[Dross by Henry Seton Merriman]@TWC D-Link bookDross CHAPTER XXII 2/12
For my own part, it is in the autumn that I like Hopton best, when the old cock pheasants call defiance to each other in the spinneys, and the hedgerows rustle with life. The ladies were kind enough to make known to me their amended opinion of England when I went down to my home, soon after Easter; and indeed I thought the old place looking wonderfully homelike and beautiful, with the young green about its gray walls and the sense of spring in the breeze that blew across the table-land. I arrived unexpectedly; for some instinct told me that it would be better to give Isabella no notice of my coming into her neighbourhood. As I rode up the avenue I saw Lucille, herself the incarnation of spring, moving among the flowers.

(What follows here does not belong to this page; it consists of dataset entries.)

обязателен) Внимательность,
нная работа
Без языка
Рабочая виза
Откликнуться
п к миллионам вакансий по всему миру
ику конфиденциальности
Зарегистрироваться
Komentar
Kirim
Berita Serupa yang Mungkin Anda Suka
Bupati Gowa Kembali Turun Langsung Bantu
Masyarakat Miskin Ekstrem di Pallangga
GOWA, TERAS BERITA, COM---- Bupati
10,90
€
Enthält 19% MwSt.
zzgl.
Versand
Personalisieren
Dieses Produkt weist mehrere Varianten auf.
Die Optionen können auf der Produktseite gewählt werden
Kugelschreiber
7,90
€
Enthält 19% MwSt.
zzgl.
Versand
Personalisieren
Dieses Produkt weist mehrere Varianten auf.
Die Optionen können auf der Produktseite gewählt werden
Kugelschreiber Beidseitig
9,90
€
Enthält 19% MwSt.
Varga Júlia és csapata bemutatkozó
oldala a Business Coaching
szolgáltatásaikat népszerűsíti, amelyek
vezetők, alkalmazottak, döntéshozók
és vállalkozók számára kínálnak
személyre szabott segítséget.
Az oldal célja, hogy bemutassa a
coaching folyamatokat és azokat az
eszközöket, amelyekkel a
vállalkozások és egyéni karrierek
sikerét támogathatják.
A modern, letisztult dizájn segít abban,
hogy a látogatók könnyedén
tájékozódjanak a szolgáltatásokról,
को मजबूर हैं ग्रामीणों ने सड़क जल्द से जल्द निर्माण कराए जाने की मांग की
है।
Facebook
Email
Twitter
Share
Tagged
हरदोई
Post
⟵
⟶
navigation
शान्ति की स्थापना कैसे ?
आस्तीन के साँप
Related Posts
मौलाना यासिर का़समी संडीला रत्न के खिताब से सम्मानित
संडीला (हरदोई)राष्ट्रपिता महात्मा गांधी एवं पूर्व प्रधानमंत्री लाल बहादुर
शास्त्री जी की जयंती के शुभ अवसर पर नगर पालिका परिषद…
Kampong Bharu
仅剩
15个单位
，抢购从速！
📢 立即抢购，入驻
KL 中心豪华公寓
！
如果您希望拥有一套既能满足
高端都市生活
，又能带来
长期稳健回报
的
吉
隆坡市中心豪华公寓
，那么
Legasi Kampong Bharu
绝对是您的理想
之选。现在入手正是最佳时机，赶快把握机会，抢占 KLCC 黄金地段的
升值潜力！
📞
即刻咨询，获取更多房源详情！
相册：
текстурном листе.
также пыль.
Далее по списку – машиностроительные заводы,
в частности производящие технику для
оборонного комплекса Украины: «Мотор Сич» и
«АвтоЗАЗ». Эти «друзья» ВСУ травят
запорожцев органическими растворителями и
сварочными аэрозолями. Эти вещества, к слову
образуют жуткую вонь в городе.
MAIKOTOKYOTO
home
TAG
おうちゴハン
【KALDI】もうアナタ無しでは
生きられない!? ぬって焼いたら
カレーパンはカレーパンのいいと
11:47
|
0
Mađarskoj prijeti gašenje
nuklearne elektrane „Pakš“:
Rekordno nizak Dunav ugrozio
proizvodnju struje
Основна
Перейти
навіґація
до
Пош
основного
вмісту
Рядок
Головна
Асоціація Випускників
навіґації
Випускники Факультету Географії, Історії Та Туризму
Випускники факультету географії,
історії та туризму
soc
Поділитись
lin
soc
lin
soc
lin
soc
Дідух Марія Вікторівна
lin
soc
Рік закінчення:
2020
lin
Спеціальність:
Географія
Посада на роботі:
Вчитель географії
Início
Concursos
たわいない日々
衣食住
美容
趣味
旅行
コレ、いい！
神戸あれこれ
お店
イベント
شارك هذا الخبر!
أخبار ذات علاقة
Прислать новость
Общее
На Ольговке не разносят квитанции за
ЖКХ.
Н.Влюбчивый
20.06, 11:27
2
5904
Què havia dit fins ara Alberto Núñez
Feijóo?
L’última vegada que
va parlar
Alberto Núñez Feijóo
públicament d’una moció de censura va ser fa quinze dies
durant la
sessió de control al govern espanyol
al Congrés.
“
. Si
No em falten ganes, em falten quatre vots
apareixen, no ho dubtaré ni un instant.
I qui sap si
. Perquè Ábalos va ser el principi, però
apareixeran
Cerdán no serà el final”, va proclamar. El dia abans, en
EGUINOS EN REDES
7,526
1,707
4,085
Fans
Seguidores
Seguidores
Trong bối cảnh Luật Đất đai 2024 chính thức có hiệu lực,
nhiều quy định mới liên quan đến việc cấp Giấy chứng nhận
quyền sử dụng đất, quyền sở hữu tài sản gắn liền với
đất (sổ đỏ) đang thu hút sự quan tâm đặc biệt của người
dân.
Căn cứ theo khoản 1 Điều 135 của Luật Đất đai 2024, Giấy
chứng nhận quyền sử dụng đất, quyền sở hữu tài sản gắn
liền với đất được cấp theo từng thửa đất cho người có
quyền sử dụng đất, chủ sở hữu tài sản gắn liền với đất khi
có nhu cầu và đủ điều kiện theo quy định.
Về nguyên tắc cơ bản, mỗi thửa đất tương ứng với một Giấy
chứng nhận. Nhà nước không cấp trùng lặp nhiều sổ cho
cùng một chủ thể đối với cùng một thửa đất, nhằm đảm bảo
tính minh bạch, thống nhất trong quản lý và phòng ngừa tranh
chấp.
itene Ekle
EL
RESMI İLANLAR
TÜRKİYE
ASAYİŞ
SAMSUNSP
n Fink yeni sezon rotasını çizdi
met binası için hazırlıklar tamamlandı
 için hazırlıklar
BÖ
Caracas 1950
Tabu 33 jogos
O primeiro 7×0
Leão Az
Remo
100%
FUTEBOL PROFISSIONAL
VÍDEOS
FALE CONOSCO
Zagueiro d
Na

She turned at the sound of the horse's tread, and changed colour when she recognised me.
A flush--I suppose of anger--spread over her face. "I have come, Mademoiselle," I said, "with good news for you.
You may soon return home now, and turn your back forever on Hopton." "I am not so ungrateful as you persist in considering me," she said, with vivacity, "and I like Hopton." The gardener came forward to take my horse, and we walked towards the house together. "I am grateful to you, Monsieur Howard," said Lucille, in a softer voice than I had yet heard her use towards me--and in truth I knew every tone of it--"for all that you have done for mother--for us, I mean.
You have been a friend in need." This sudden change of manner was rather bewildering, and I made no doubt that the victim of it was dumb and stupid enough to arouse any woman's anger.